[Python-Dev] [Email-SIG] Dropping bytes "support" in json

Fri Apr 10 05:59:54 CEST 2009

At 22:26 -0400 04/09/2009, Barry Warsaw wrote:

>There are really two ways to look at an email message.  It's either an
>unstructured blob of bytes, or it's a structured tree of objects.
>Those objects have headers and payload.  The payload can be of any
>type, though I think it generally breaks down into "strings" for text/
>* types and bytes for anything else (not counting multiparts).
>
>The email package isn't a perfect mapping to this, which is something
>I want to improve.  That aside, I think storing a message in a
>database means storing some or all of the headers separately from the
>byte stream (or text?) of its payload.  That's for non-multipart
>types.  It would be more complicated to represent a message tree of
>course.

Storing an email message in a database does mean storing some of the header
fields as database fields, but the set of email header fields is open, so
any "unused" fields in a message must be stored elsewhere.  It isn't useful
to just have a bag of name/value pairs in a table.  General message MIME
payload trees don't map well to a database either, unless one wants to get
very relational.  Sometimes the database needs to represent the entire
email message, header fields and MIME tree, but only if it is an email
program and usually not even then.  Usually, the database has a specific
purpose, and can be designed for the data it cares about; it may choose to
keep the original message as bytes.

>It does seem to make sense to think about headers as text header names
>and text header values.  Of course, header values can contain almost
>anything and there's an encoding to bring it back to 7-bit ASCII, but
>again, you really have two views of a header value.  Which you want
>really depends on your application.

I think of header fields as having text-like names (the set of allowed
characters is more than just text, though defined headers don't make use of
that), but the data is either bytes or it should be parsed into something
appropriate:  text for unstructured fields like Subject:, a list of
addresses for address fields like To:.  Many of the structured header
fields have a reasonable mapping to text; certainly this is true for adress
header fields.  Content-Type header fields are barely text, they can be so
convolutedly structured, but I suppose one could flatten one of them to
text instead of bytes if the user wanted.  It's not very useful, though,
except for debugging (either by the programmer or the recipient who wants
to know what was cleaned from the message).

>Maybe you just care about the text of both the header name and value.
>In that case, I think you want the values as unicodes, and probably
>the headers as unicodes containing only ASCII.  So your table would be
>strings in both cases.  OTOH, maybe your application cares about the
>raw underlying encoded data, in which case the header names are
>probably still strings of ASCII-ish unicodes and the values are
>bytes.  It's this distinction (and I think the competing use cases)
>that make a true Python 3.x API for email more complicated.

If a database stores the Subject: header field, it would be as text.  The
various recipient address fields are a one message to many names and
addresses mapping, and need a related table of name/address fields, with
each field being text.  The original message (or whatever part of it one
preserves) should be bytes.  I don't think this complicates the email
package API; rather, it just shows where generality is needed.

>Thinking about this stuff makes me nostalgic for the sloppy happy days
>of Python 2.x

You now have the opportunity to finally unsnarl that mess.  It is not an
insurmountable opportunity.
-- 
____________________________________________________________________
TonyN.:'                       <mailto:tonynelson at georgeanelson.com>
      '                              <http://www.georgeanelson.com/>

-- Entries --

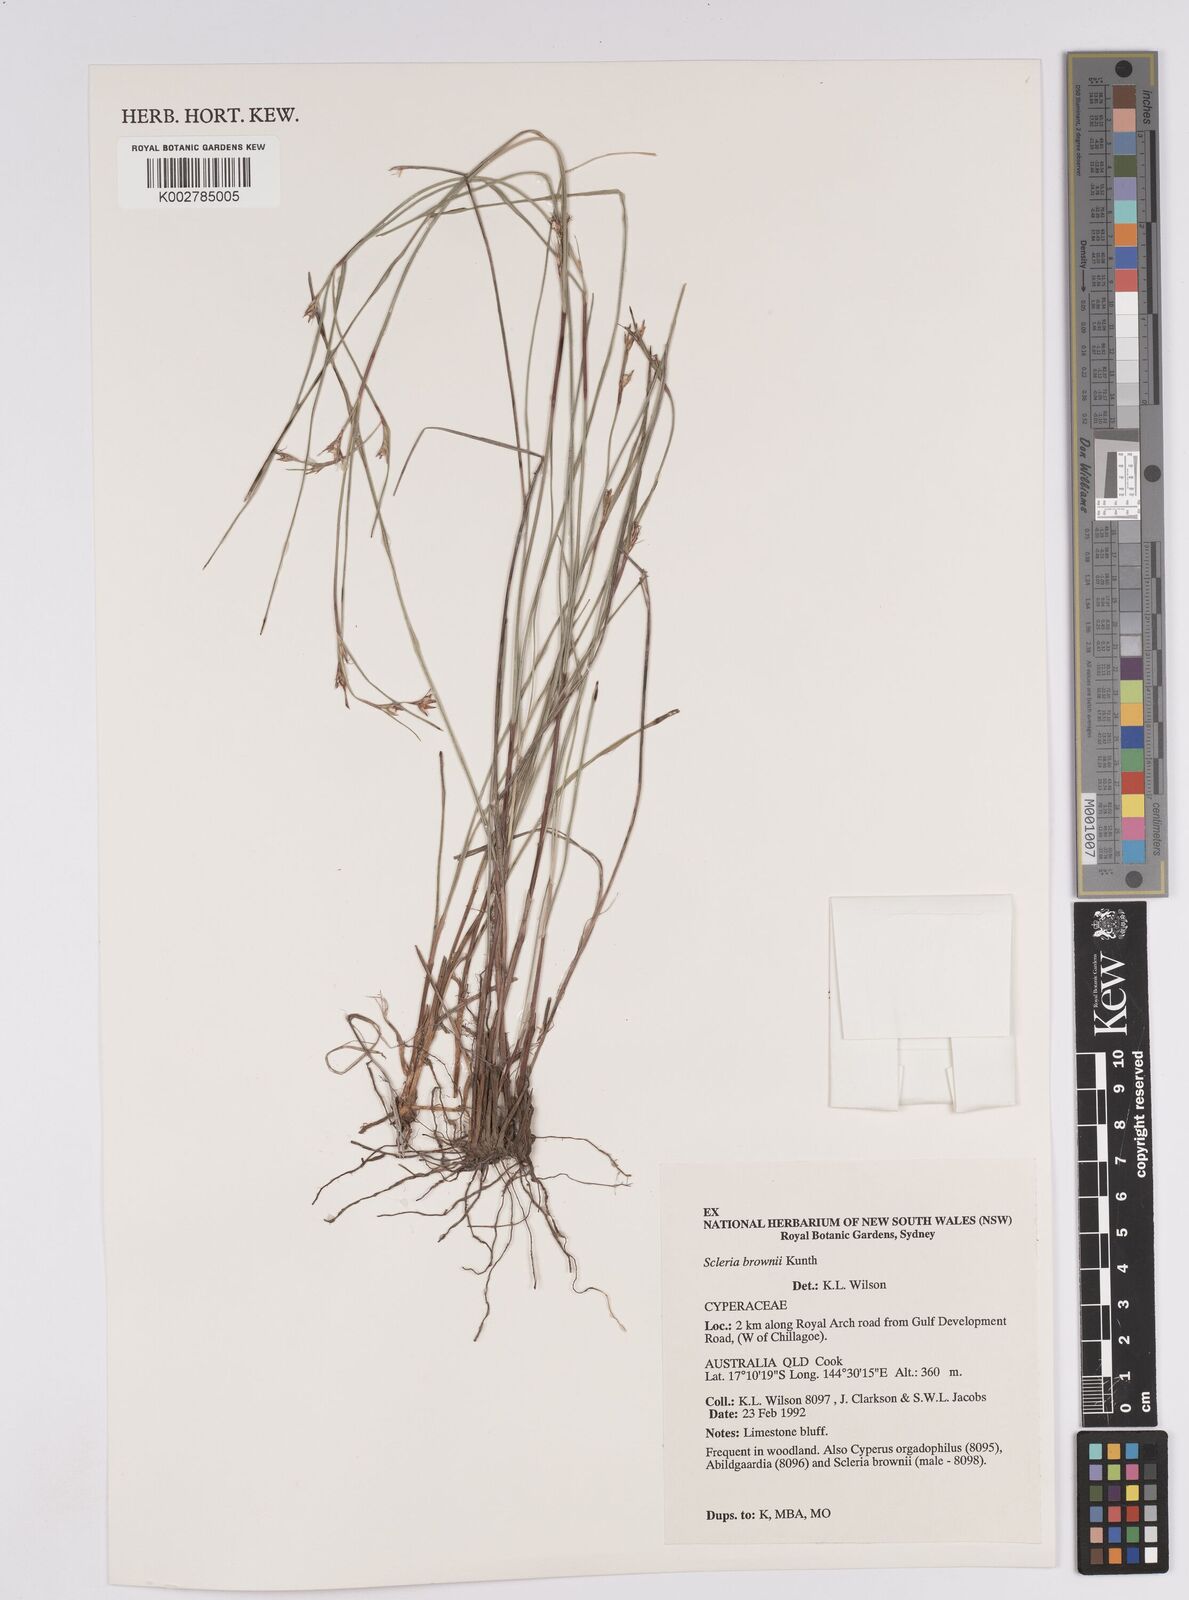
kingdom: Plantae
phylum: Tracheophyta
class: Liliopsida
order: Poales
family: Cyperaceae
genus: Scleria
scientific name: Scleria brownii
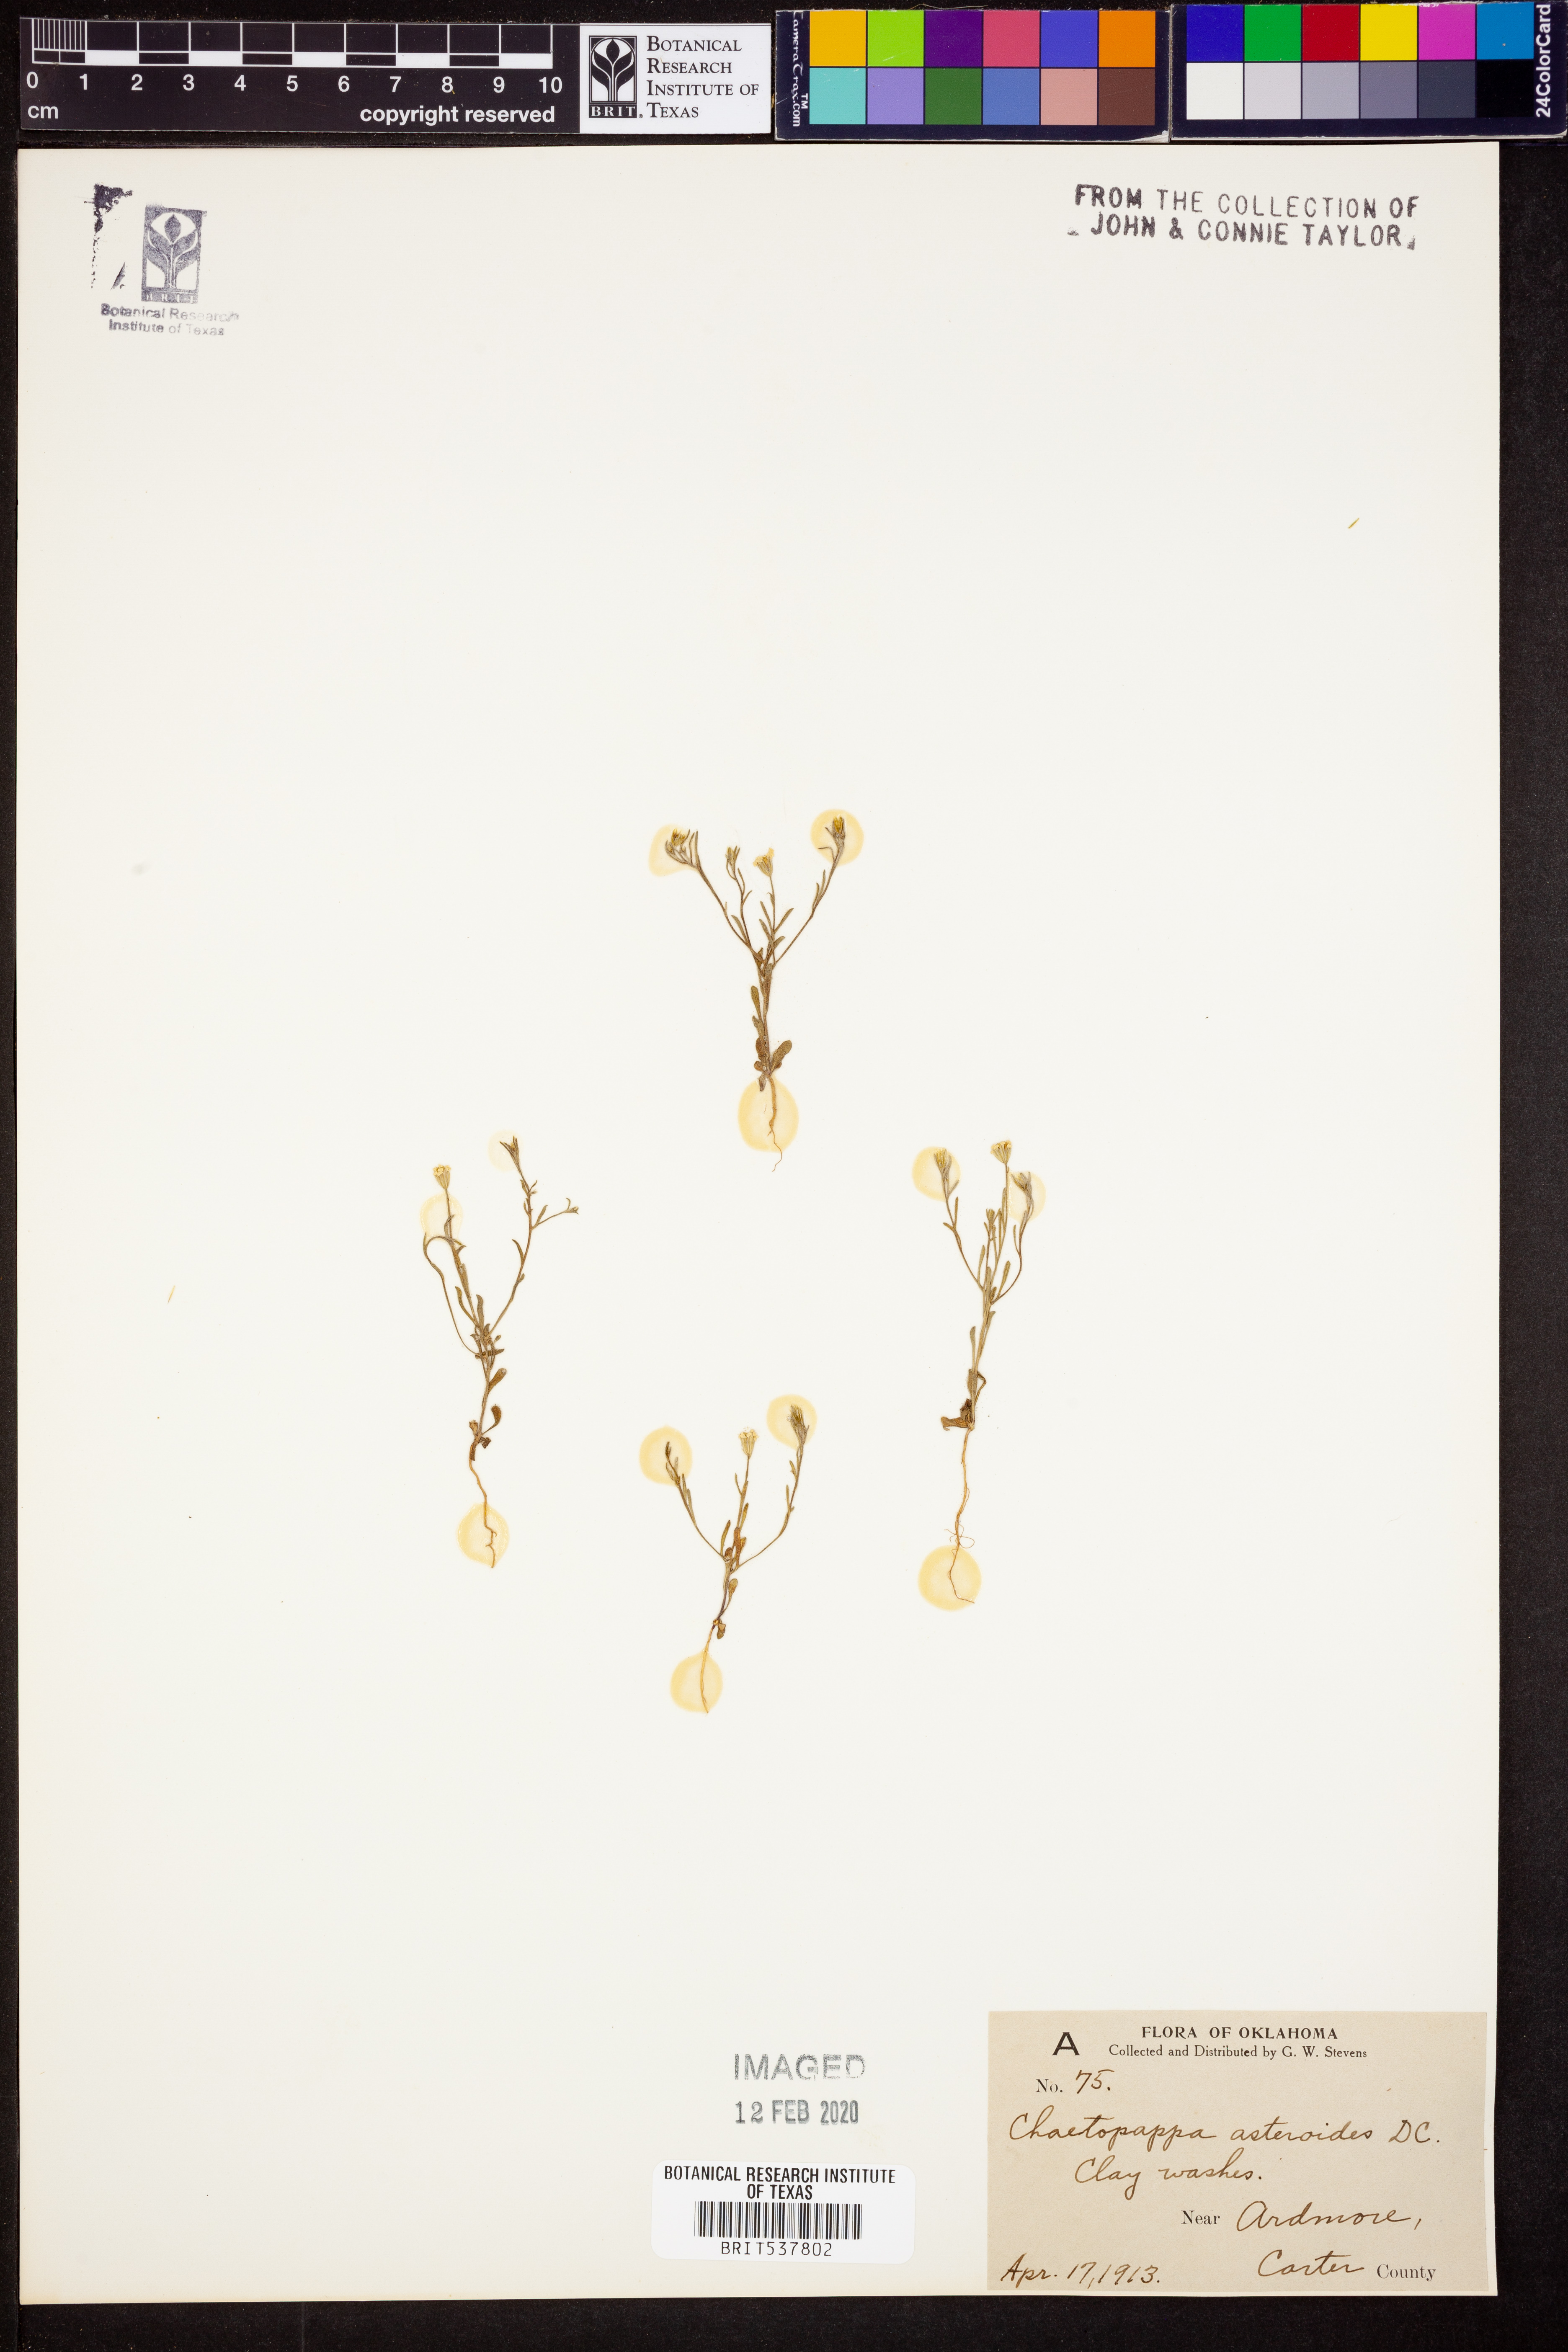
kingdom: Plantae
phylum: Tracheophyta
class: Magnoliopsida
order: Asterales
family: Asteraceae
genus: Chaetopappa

-- Challenges --
**A.** In the mailing-list post, what form should the original message take when stored in a database?
**B.** Repeat the part of the mailing-list post starting with "Fri Apr 10 05:59:54" and going on through "tree of objects.".

-- Results --
**A.** It should be stored as bytes.

**B.**
Fri Apr 10 05:59:54 CEST 2009

At 22:26 -0400 04/09/2009, Barry Warsaw wrote:

>There are really two ways to look at an email message.  It's either an
>unstructured blob of bytes, or it's a structured tree of objects.